* [What the exercise asks]:
Look for "RADOR" in the records and copy every line that has it.

* [Provided information]:
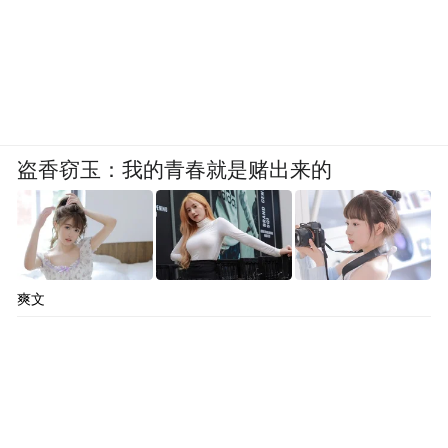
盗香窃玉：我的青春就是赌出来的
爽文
* * *
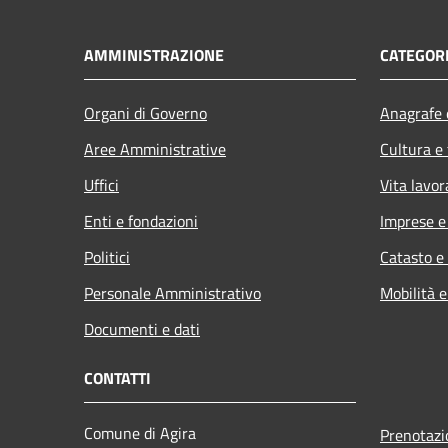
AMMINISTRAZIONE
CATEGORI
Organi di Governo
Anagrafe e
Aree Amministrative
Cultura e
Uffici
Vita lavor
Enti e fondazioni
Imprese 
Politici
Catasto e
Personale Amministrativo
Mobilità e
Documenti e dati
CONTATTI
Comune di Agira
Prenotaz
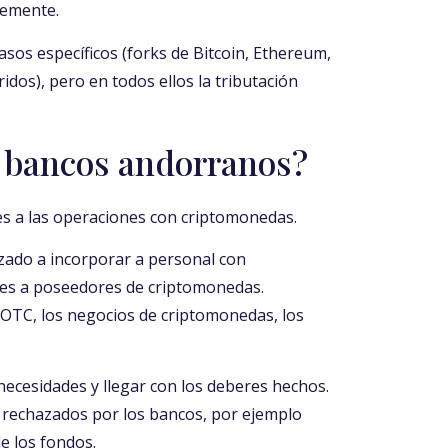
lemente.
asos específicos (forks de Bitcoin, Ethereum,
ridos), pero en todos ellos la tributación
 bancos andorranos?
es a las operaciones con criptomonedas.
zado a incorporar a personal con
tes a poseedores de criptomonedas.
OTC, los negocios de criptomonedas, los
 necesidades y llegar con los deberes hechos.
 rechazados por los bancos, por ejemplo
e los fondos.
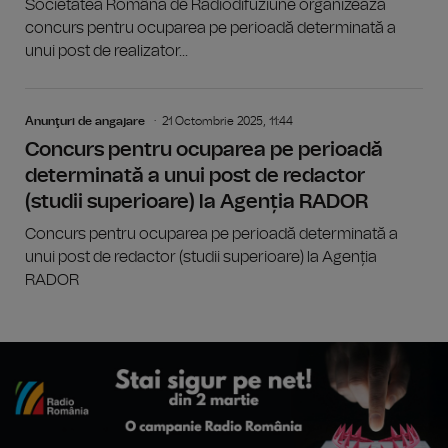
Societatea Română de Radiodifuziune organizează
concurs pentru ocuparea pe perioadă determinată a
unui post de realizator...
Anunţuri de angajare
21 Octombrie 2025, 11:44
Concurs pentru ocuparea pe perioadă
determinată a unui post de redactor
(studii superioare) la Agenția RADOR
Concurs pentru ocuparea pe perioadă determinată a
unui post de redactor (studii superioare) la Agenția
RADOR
...
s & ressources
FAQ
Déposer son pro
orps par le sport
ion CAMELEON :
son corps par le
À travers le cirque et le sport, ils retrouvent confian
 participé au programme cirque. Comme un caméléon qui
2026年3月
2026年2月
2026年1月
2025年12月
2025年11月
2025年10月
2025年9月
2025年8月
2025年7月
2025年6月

* [Result]:
(studii superioare) la Agenția RADOR
RADOR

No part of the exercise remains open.